Which analysis of variance should be applied when an experiment has more than one independent variable.

What are the assumptions and limitations of the analysis of variance in comparison with the t test including post hoc tests.

When an experiment has more than one independent variable, the appropriate analysis of variance (ANOVA) to use is called a factorial ANOVA.

To conduct a factorial ANOVA, you need to follow these steps:

1. Determine the number and levels of the independent variables: Identify the independent variables and their levels in your experiment. For example, if you are studying the effects of both gender (male vs. female) and age group (young vs. old) on a dependent variable, you have two independent variables with two levels each.

2. Collect and organize the data: Gather data for your dependent variable from each combination of the independent variables. For example, if you have 10 males and 10 females in each age group, you will have a total of 40 participants and 40 data points.

3. Calculate the sum of squares: Use the data to calculate the sum of squares between and within groups. The sum of squares between groups measures the variability between different combinations of independent variables, while the sum of squares within groups measures the variability within each combination of independent variables.

4. Test the significance: Perform the calculations to compare the between-groups variability to the within-groups variability using appropriate statistical tests, such as F-tests. This will determine if there are significant differences in the dependent variable across the different combinations of independent variables.

Assumptions and limitations of ANOVA compared to t-tests with post hoc tests:

Assumptions of ANOVA:
1. Independence: The observations should be independent of each other.
2. Normality: The dependent variable should be normally distributed within each combination of independent variables.
3. Homogeneity of variances: The variances of the dependent variable should be equal across the different combinations of independent variables.

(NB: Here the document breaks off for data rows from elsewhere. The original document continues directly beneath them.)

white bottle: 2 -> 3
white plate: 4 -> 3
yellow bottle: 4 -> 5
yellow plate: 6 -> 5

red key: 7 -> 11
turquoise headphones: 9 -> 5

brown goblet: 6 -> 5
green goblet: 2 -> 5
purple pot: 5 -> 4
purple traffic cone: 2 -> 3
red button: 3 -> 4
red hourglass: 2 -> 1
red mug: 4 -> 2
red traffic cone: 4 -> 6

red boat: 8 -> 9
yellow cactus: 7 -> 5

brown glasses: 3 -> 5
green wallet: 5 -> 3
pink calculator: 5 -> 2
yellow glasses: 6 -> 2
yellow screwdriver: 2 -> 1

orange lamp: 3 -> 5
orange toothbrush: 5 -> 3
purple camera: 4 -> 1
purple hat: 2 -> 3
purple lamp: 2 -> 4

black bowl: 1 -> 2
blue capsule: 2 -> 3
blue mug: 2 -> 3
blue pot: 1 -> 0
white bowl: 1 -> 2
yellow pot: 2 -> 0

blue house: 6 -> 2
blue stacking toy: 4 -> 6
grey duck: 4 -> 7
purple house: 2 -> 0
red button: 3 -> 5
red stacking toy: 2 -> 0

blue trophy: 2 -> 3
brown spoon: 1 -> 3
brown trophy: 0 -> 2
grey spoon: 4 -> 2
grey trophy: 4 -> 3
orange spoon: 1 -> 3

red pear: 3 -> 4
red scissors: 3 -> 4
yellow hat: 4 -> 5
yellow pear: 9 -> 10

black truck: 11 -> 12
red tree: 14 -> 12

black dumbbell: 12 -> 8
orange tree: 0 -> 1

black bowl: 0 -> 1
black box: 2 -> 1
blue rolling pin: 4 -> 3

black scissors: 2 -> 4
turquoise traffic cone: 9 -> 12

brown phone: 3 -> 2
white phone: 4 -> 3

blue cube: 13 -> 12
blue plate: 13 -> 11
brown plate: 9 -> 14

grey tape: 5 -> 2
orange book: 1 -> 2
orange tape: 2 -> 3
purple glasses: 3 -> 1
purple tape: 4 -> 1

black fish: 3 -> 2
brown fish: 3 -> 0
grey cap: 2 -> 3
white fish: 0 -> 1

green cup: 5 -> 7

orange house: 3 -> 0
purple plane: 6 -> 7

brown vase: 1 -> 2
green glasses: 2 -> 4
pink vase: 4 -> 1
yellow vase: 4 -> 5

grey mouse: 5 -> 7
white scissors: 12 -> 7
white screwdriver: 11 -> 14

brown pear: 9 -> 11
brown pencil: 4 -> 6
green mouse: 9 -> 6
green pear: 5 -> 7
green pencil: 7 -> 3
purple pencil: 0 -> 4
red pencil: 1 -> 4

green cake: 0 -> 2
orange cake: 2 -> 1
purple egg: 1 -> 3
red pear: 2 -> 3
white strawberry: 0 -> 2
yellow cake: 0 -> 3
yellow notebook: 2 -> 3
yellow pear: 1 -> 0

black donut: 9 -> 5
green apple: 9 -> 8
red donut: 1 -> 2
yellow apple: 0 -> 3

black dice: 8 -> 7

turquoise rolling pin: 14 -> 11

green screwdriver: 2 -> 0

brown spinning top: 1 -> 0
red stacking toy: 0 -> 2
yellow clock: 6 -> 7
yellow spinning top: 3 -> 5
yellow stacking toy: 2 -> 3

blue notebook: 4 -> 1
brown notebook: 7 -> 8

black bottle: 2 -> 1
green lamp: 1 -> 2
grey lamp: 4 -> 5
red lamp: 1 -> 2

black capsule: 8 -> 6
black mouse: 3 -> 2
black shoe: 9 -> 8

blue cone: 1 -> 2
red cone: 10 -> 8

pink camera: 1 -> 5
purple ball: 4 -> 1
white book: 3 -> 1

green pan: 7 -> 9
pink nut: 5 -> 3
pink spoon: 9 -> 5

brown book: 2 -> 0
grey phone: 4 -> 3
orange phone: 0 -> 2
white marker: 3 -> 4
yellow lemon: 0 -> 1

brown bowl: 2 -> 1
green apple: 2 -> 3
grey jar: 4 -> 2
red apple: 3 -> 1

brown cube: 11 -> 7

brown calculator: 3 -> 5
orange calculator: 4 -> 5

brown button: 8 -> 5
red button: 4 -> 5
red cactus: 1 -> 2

Limitations of ANOVA compared to t-tests with post hoc tests:
1. Factorial ANOVA cannot determine which specific combinations of independent variables are significantly different from each other. It only provides an overall test for differences across the combinations.
2. ANOVA assumes that there are no interactions between the independent variables, meaning that the effect of one independent variable does not depend on the levels of another independent variable.
3. ANOVA can be more complex to interpret and may require additional statistical knowledge compared to t-tests with post hoc tests, especially when multiple independent variables are involved.
4. ANOVA assumes that the samples are representative of the population, which may not always be the case.

In summary, factorial ANOVA is the appropriate analysis to use when an experiment has more than one independent variable. It has assumptions related to independence, normality, and homogeneity of variances. It provides an overall test for differences but does not directly point out specific significant differences between combinations of independent variables. It also assumes no interactions between the independent variables and requires careful interpretation.